7. "Grains and vegetables are impossible for dogs to digest." Fact: Raw grains and raw vegetables are relatively indigestible for dogs and cats. Grains and vegetables in dog and cat kibble are cooked.

8. "A diet of raw animal parts produces nothing but benefits for dogs." Fact: Haven't these ding-dongs heard about the bacteria salmonella, E. coli, and campylobacter and how commonly they are found in raw meat and dairy products? These poor misguided people are playing Russian roulette with their animals' lives and their children's lives; the latter because of the feces-fingers-mouth cycle of disease transmission.

9. "The feces of raw-fed dogs are almost odorless." Fact: The primary source of fecal odor is the chemicals called indole and skatole. They are produced during the digestion of protein. Raw-food diets usually (always?) have a high percentage of animal protein; therefore, the feces cannot be almost odorless — except in the fantasy thinking of raw-food feeders.

10. "Harmful preservatives." Fact: Preservatives in dog and cat foods have been studied to a fare-thee-well. Nothing harmful about them has been uncovered yet. If something harmful is ultimately found, the major animal-food manufacturers would remove it in a New York minute. It is not in the manufacturers' bottom-line interest to use a harmful preservative in their foods once it has been identified.

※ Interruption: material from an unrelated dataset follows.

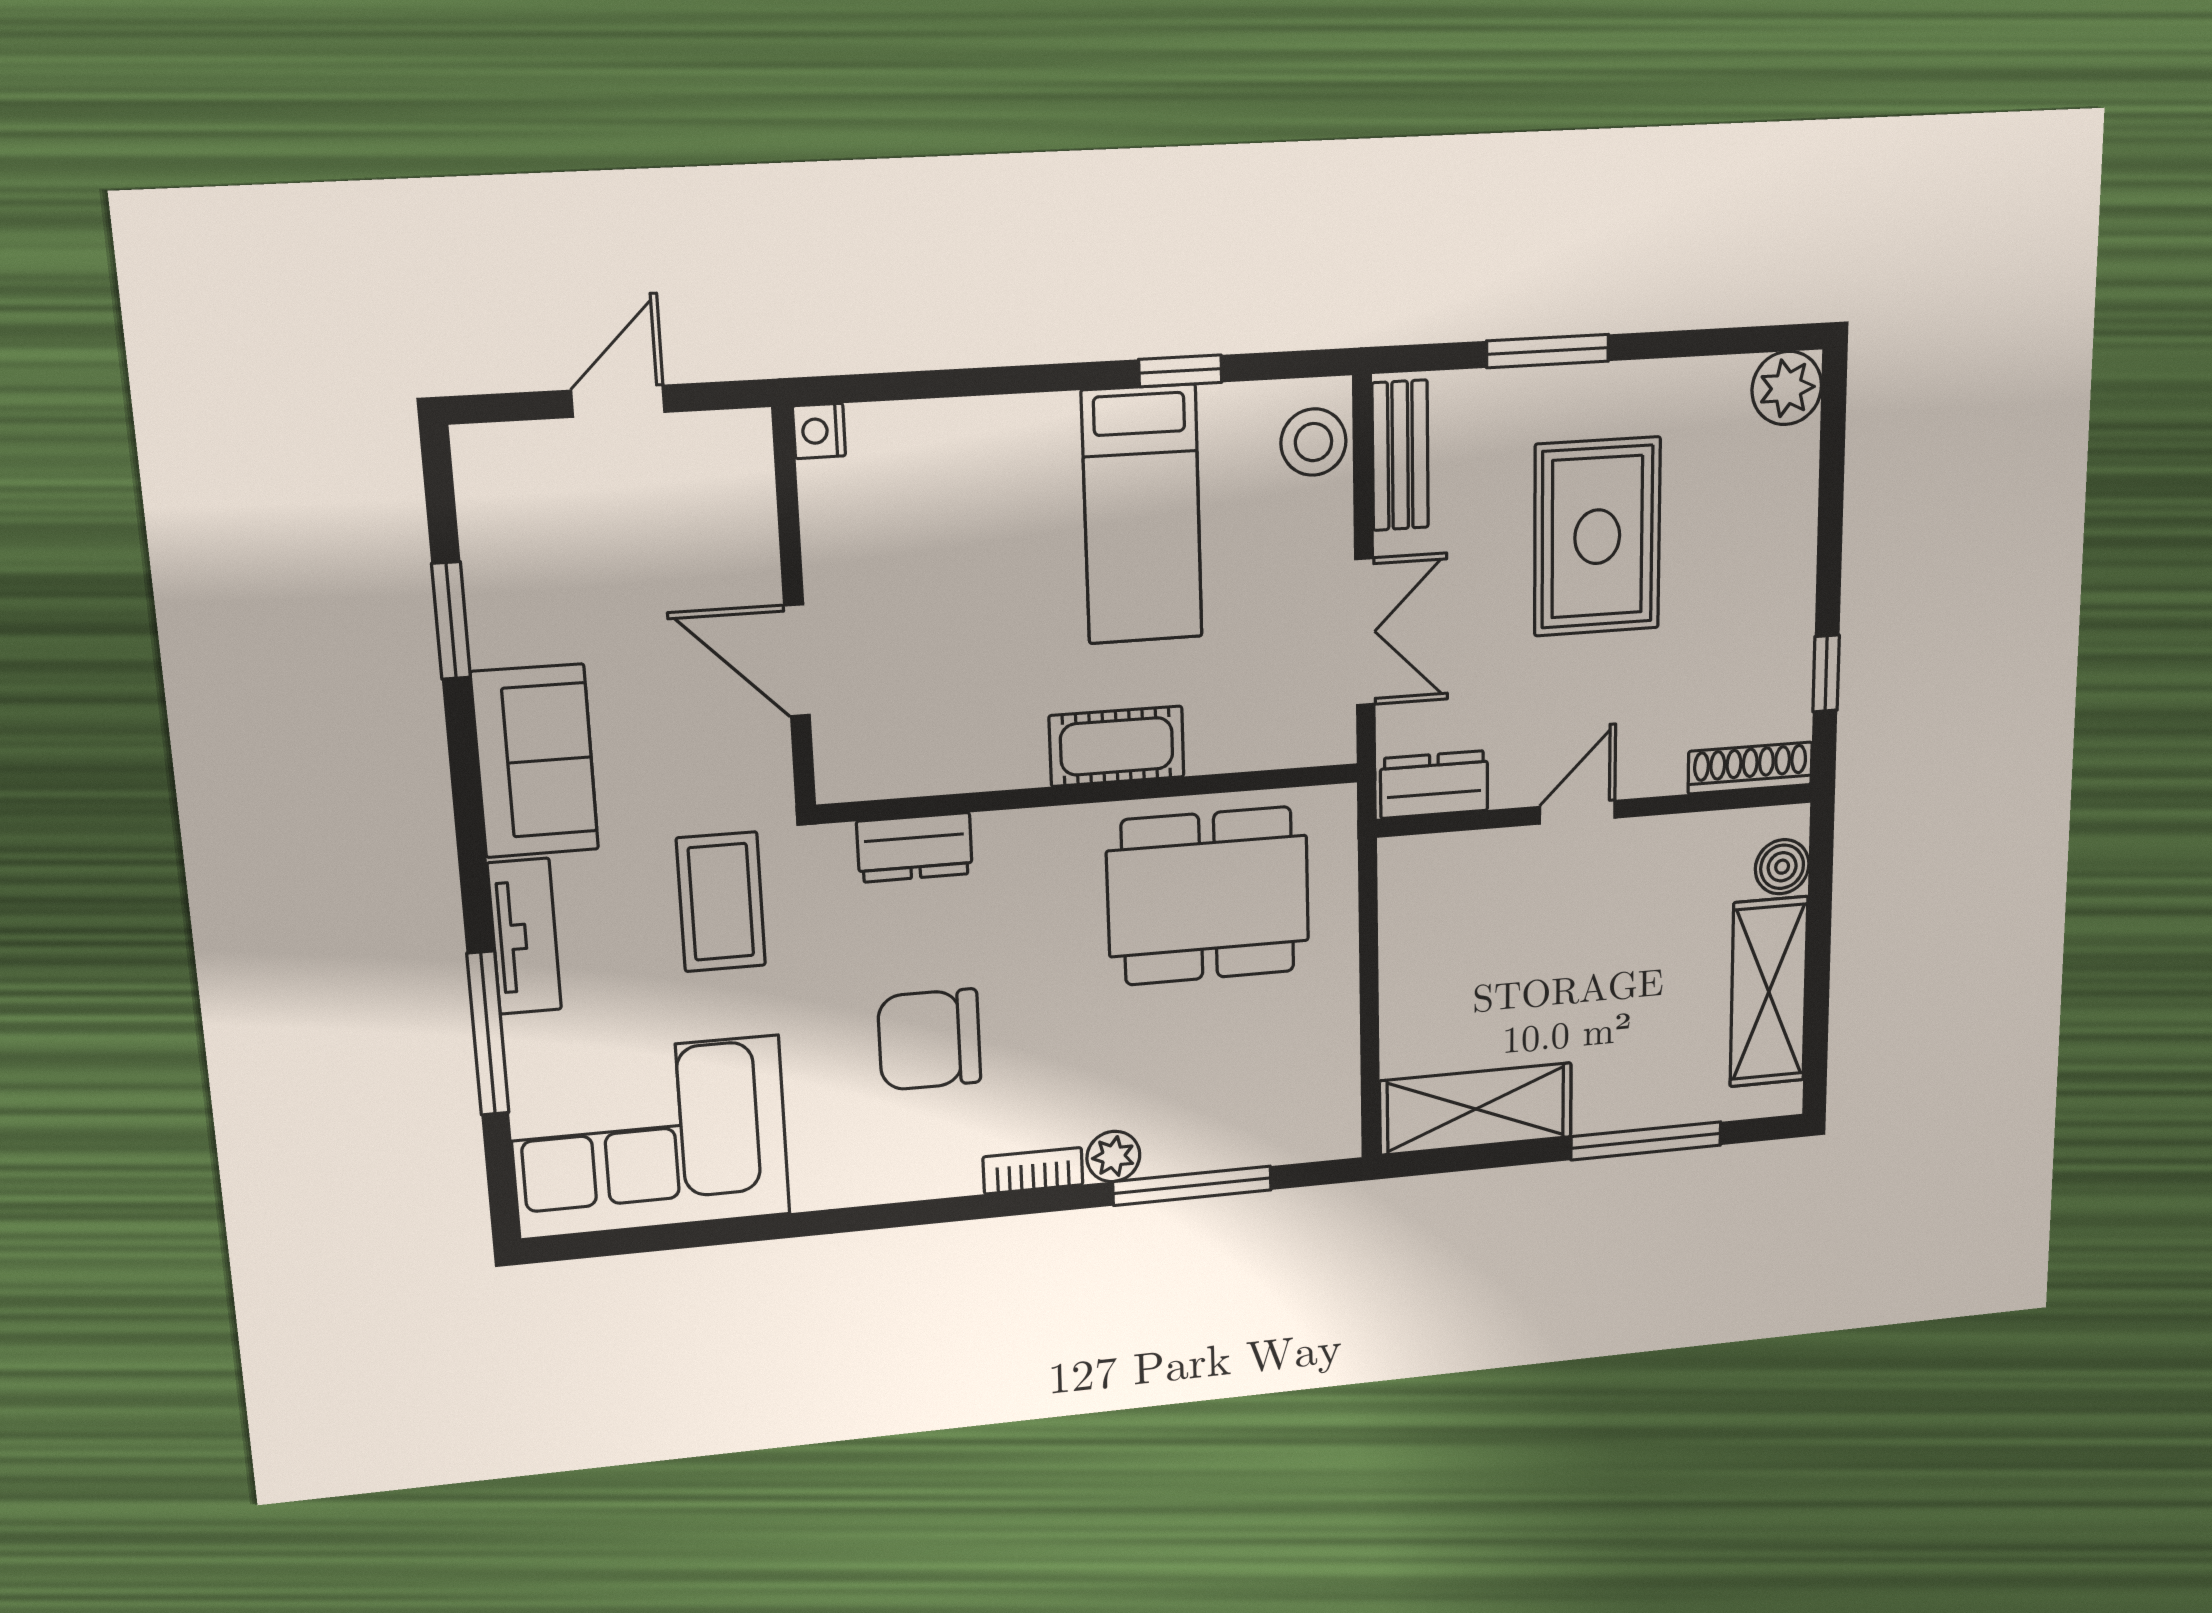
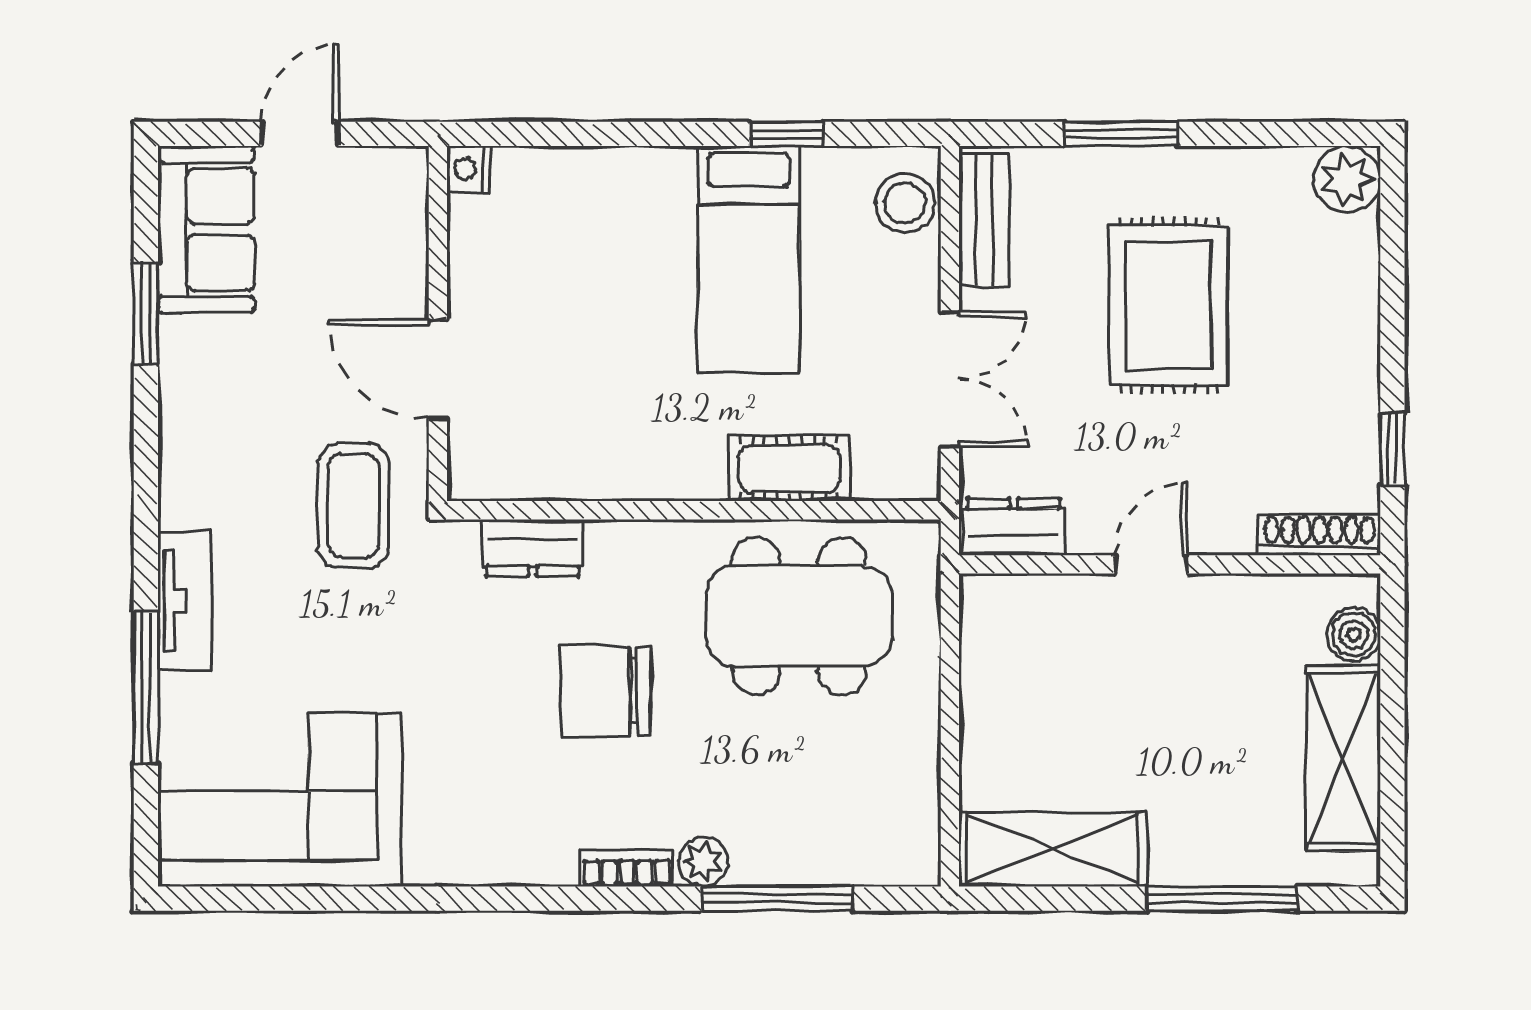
cot: (1117, 746) -> (789, 468), moved
sofa: (535, 761) -> (206, 229), moved
coffee table: (721, 902) -> (353, 506), moved
chair: (929, 1040) -> (606, 691), moved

The loss of money in sales and in customer trust would be too financially devastating to continue use of a "harmful" preservative.

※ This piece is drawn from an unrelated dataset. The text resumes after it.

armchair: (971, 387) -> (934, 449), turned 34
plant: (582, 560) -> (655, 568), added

11. "The only expert we need to believe about feeding dogs is the dog himself." Fact: Dogs are well known to eat with gusto things that are bad for them, like garbage, roadkill, cat feces, etc. Has the person who made the above statement ever really owned a dog?

12. "Complicated blends [kibbles] ... are based largely on human diets." Fact: More abysmal ignorance. High-quality, commercial dog and cat foods are based exclusively on canine and feline nutritional needs. Human nutritional needs are irrelevant.

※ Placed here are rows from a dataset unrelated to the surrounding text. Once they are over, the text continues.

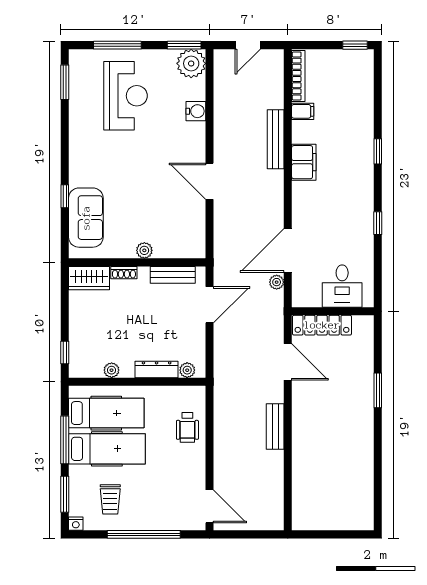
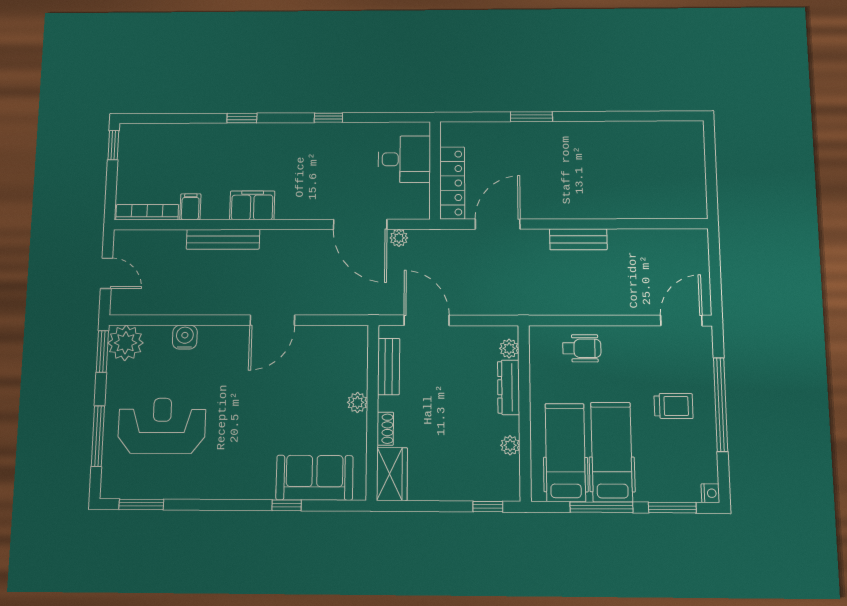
trolley: (110, 499) -> (673, 406), moved

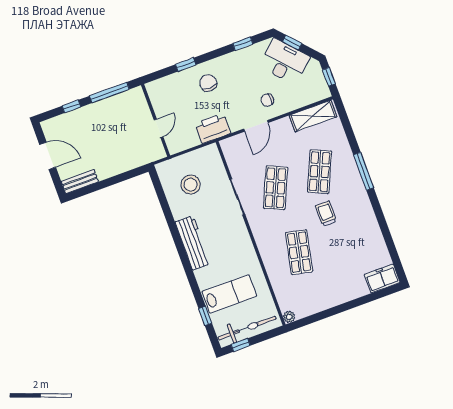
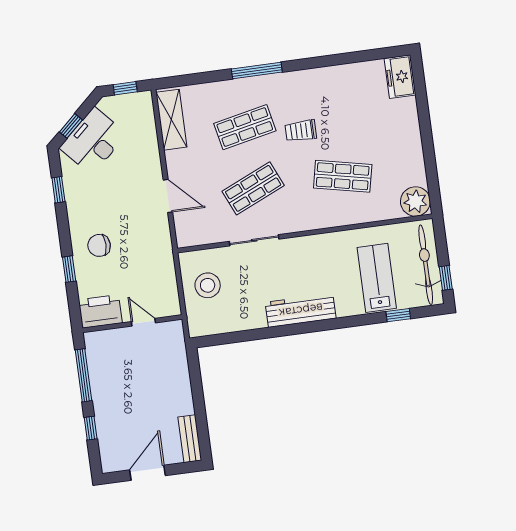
chair: (267, 100) -> (138, 174), removed
printer: (213, 128) -> (100, 311), moved, turned 90
shop shelf: (320, 172) -> (245, 127), turned -36
stool: (191, 185) -> (208, 285), moved
shop shelf: (275, 188) -> (253, 188), turned -48
plant: (289, 317) -> (415, 201), width x1.88, depth x1.88

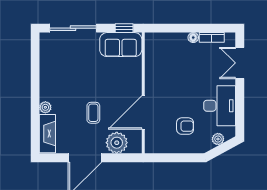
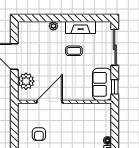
door: (143, 112) -> (50, 102), hinge flipped
coffee table: (93, 113) -> (74, 51), moved
fireplace: (47, 134) -> (81, 27), moved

13. Not once in this article on dog and cat diet and nutrition does the reporter quote a veterinary nutritionist. I can ascribe this absence only to reportorial incompetence or irresponsibility. If the reporter should choose in the future to write about child nutrition, let's hope that he will include in the article at least one statement from a pediatric nutritionist.

14. "I really resent it when people choose to believe self-serving, profit-driven 'experts' who have a product to sell." Fact: I have no self-interest except for pride in my profession. I have no "product to sell." But I do deplore and detest people who speak for public consumption from "blind and naked ignorance" (Tennyson).
Bruce Max Feldmann, DVM, Berkeley

Say No to Cereal Balls
I just wanted to say thank you for the article that sheds a positive light on raw feeding! It's the rare journalist who's not afraid to piss off their advertisers (Purina, et al.), and I congratulate and thank you for helping shed some light on what should be obvious — dogs and cats are carnivores; carnivores eat meat. Not little cereal balls. It's amazing how we've all been hoodwinked by the kibble companies and the vets who push their products (they should know better, but they've been hoodwinked too!). It's time to let people know that it's okay to use common sense.
Nicole Rempfer, Custer, Kentucky

Ditch the Doggy Odor
This is such a great story! I'm so happy to see raw feeding getting some good publicity. My Akita has been on raw food for a while and we both love it! His coat is soft and shiny, his teeth are pearly white, and he has absolutely no doggy odor. I would recommend this to any dog owner.
Milda Bagley, Newport News, Virginia

The True Scoop
Thank you. I appreciate upbeat articles that don't end on cautionary notes as if to say the enthusiasm is misguided at best. While I understand why you felt the obligation to include comments from purveyors of prefab food, I am delighted that you did not write a "fair and balanced" (thank you, FOX News) final paragraph. Ginny gave you the true scoop and I hope your article encourages more people to research species-appropriate diets for their domestic carnivores.